Thalles Cabral: “A gente precisa aprender a dialogar”

De forma sensível e potente, o novo lançamento de Thalles Cabral evidencia uma das faces sombrias e doloridas do Brasil, a violência contra mulheres travestis, mulheres transexuais e homens trans. O clipe de Olívia é dirigido pelo próprio artista e protagonizado por Danna Lisboa (atriz, cantora, dançarina, compositora e mulher trans).

Para entendermos melhor a construção de Olívia, batemos um papo com Thalles e Danna, buscando pensar a importância de dar visibilidade a esse problema social – segundo a ONG Transgender Europe, o Brasil lidera o ranking mundial de assassinatos de pessoas trans.

“Em tempos de ódio e de tanta ignorância sendo reproduzida e compartilhada, sinto que é preciso se posicionar e lutar contra isso da maneira que pudermos – e com responsabilidade. Como artista, esse é o meu papel. Eu defendo e luto por uma sociedade mais justa e igualitária. A transfobia é uma realidade no país, com taxas altíssimas e assustadoras. E isso precisa mudar urgentemente. E para essa mudança começar a acontecer, precisamos falar cada vez mais sobre isso, reeducar a sociedade, trazer o assunto para debate. O meu álbum Utopia fala sobre isso; liberdade; sobre ser quem você é. E isso não deveria – e não pode – ser motivo para ninguém morrer”, declara Thalles.

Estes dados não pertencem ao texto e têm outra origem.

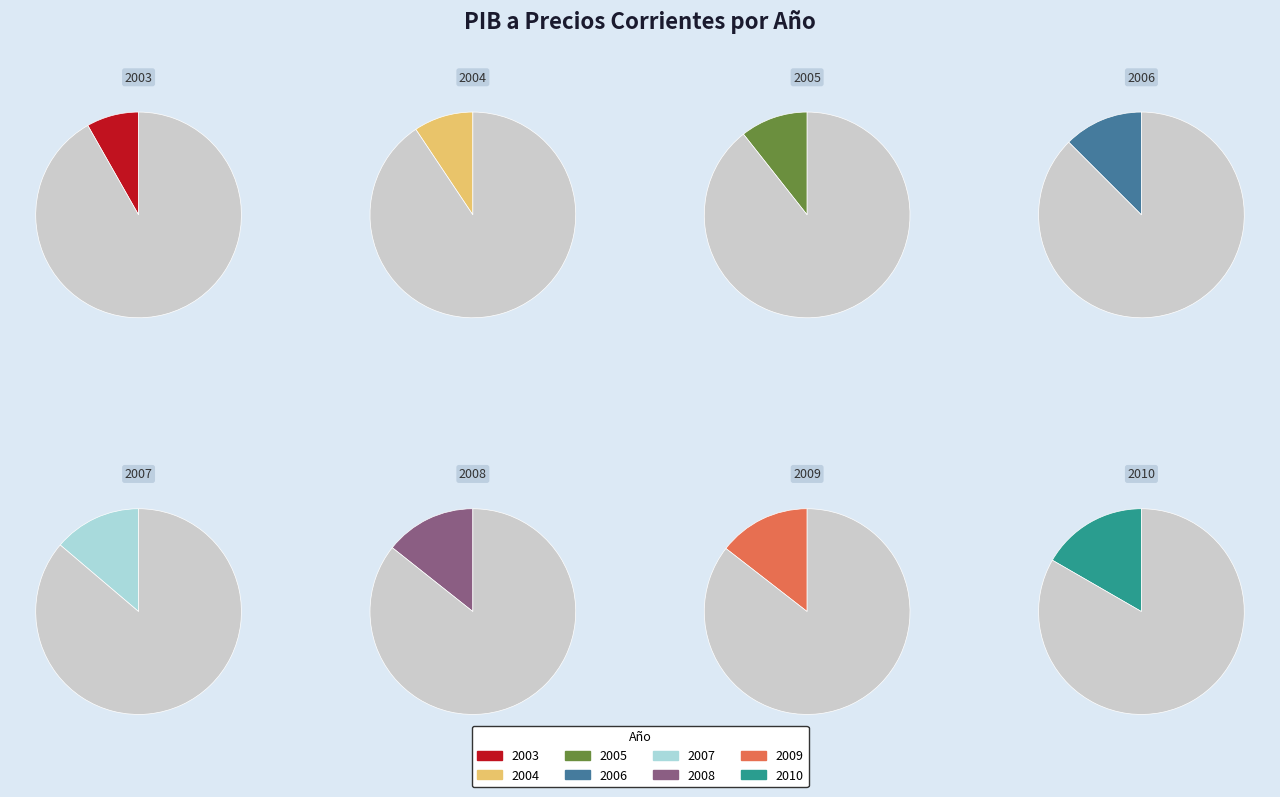

Is there a majority slice in this chart?

No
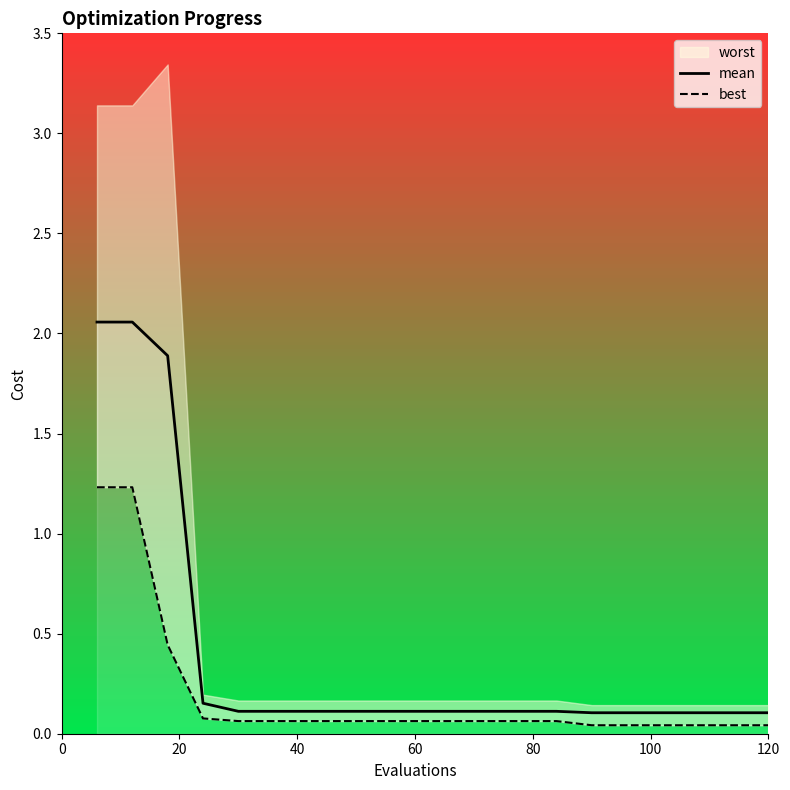

Does the chart display data point markers on the line(s)?

No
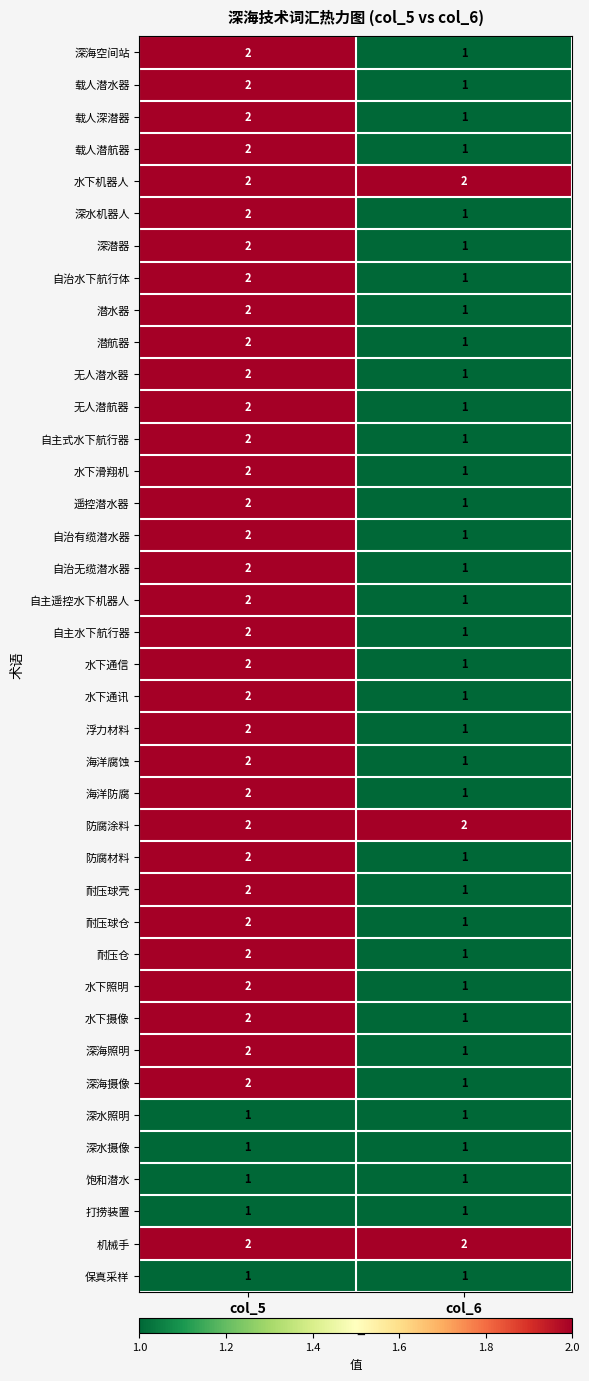

What is the sum of the 深海摄像 values at col_6 and col_5?

3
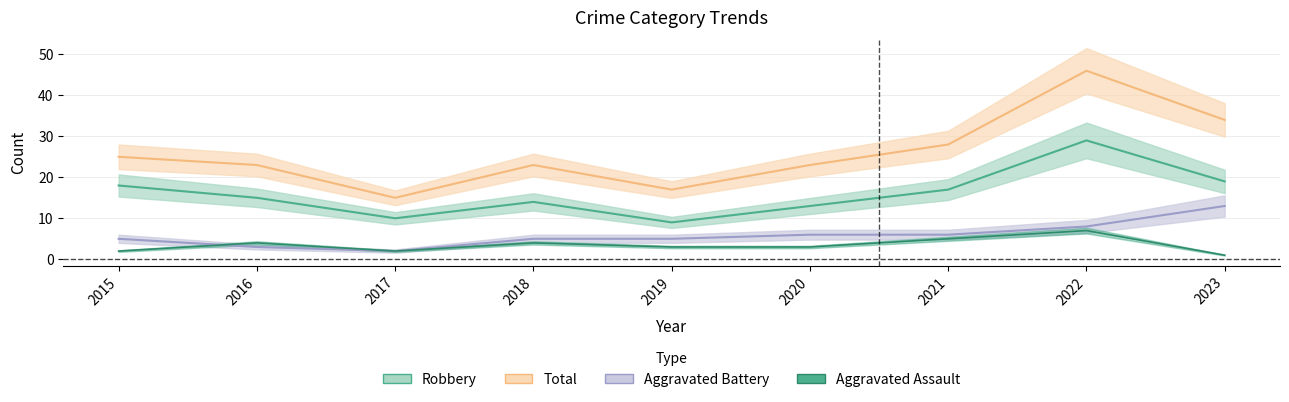

At 2019, list the series in order from smallest to largest.

Aggravated Assault, Aggravated Battery, Robbery, Total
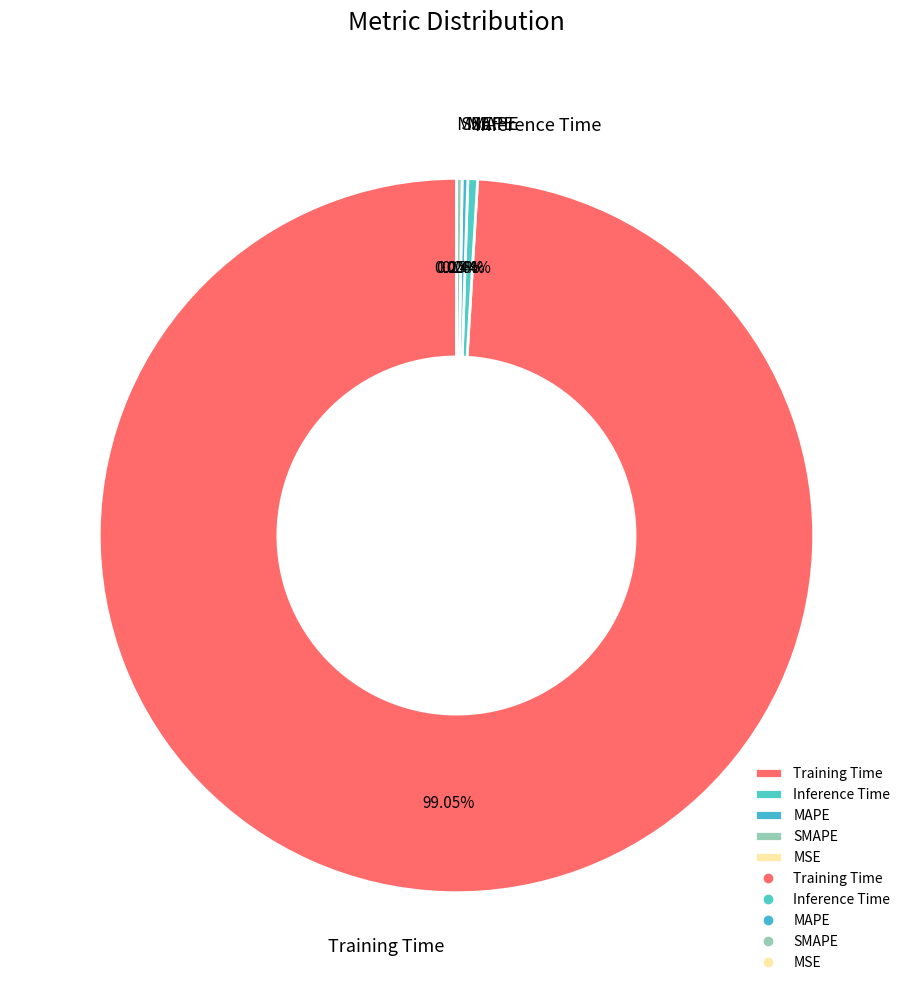

Which slice is the largest?

Training Time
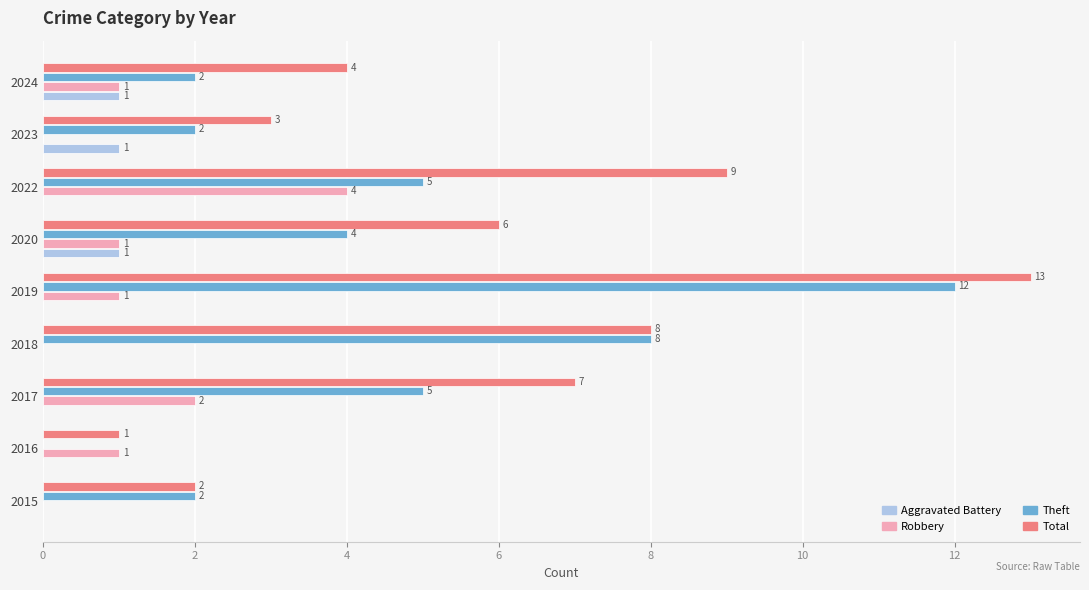

Between 2015 and 2017, which series saw the biggest shift?

Total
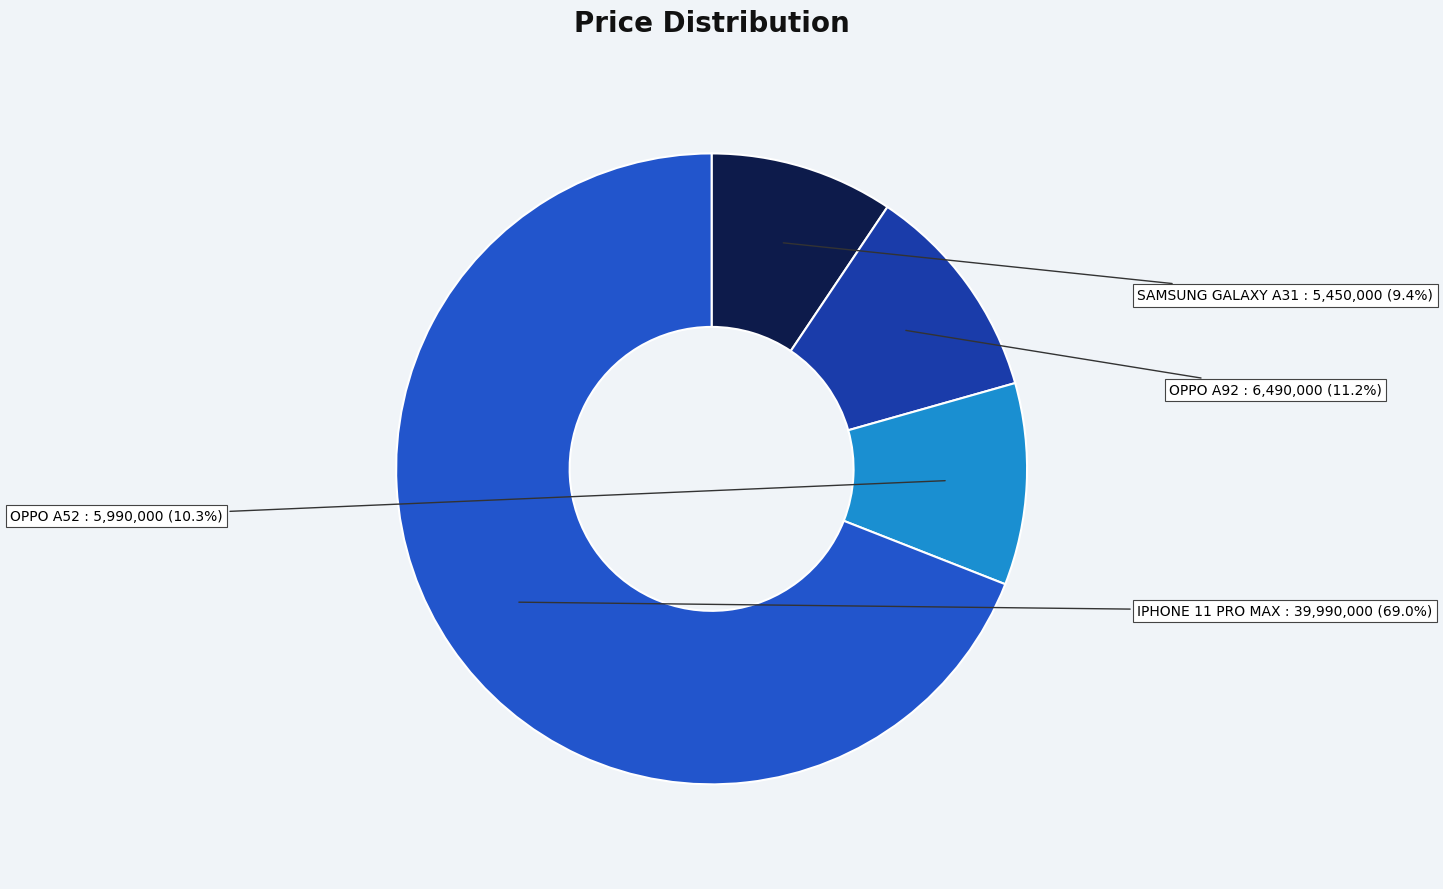

Is there any slice that represents more than half of the pie?

Yes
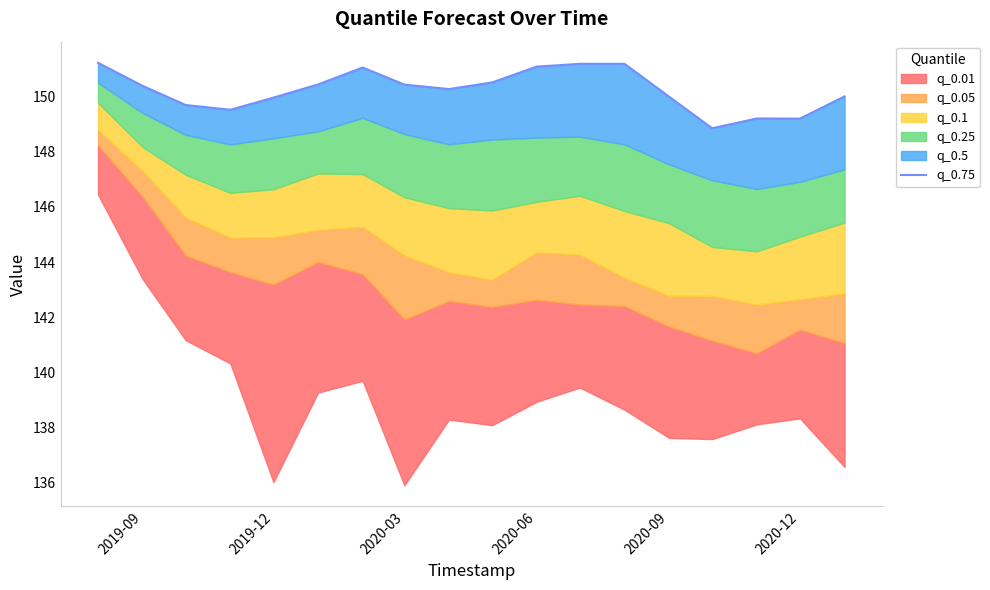

What is the greatest value displayed?

151.2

Mesmo lidando com perseguições e agressões, a atriz (Danna) mostra uma Olivia capaz de enfrentar o mundo com dança, memória e verdade. Na última cena do clipe, há um momento catártico, onde as cores não são mais dor, mas esperança. A artista afirma que “Enquanto as pessoas não enxergam em nós a naturalidade, olhamos para nós tendo que buscar em nós esse lugar, de se olhar e se libertar em descoberta e resgate de valores próprios. Isso questiona o que é o valor que nos colocaram enquanto pessoas trans. Aí sim a possibilidade de naturalização começa a dar indícios no outro”.

Thalles acredita que o caminho para enfrentar tanta violência se dá pelo afeto. Ao trazer uma produção corajosa e forte, reforça essa crença e disposição: “O Brasil vai desaparecer com esse ódio todo. A gente precisa aprender a dialogar, com respeito e empatia – se colocar mais no lugar do outro. A gente nunca sabe a luta individual de cada pessoa. Esse é o único caminho para derrotar a ignorância e melhorar enquanto sociedade”.

A letra de “Olivia” foi composta em 2015, inspirada na peça teatral BR Trans, de Silvero Pereira, que traz fragmentos de histórias reais coletadas em conversas com travestis, transexuais e transformistas. Danna, parte fundamental em toda a elaboração e produção do clipe, relata que as imagens apresentadas são uma representação da vida real. Nas palavras da artista, sua trajetória “faz com que o clipe seja muito mais realidade do que ficção. Falar sobre isso é responsabilidade de todo mundo, é uma luta de todos nós. Amor e afeto ao próximo vão muito além de religião”.

Atualmente, o cantor está gravando seu papel como protagonista no filme brasileiro Ecos do Silêncio, produzido pela Asacine, que se passa em três países: Brasil, Argentina e Índia, com locações nas cidades de Brasília, Buenos Aires e Varanasi, perguntamos a ele se nesse tempo, das gravações, ele pode enxergar como as violências de gênero se dão, se de forma sutil ou nada velada. O ator declara que apesar do pouco tempo, pode perceber algumas questões.

“Fiquei relativamente pouco em cada um desses países, e a trabalho, uma jornada intensa de filmagens, portanto é difícil ter um retrato fiel sobre como cada lugar funciona. Mas nesse tanto que fiquei na Índia, a maneira como a mulher é tratada me deixou perturbado. O machismo está muito incrustado ainda e completamente descarado e naturalizado. Ouvimos algumas histórias de mulheres – da própria equipe local – de casos de violência doméstica, abusos, violência sexual. E são questões que, infelizmente, ainda acontecem muito no mundo todo”.

No próximo sábado (27) Thalles se apresenta no Z (Largo do Batata em São Paulo) ao lado de GeoAna Larousse, às 20 horas.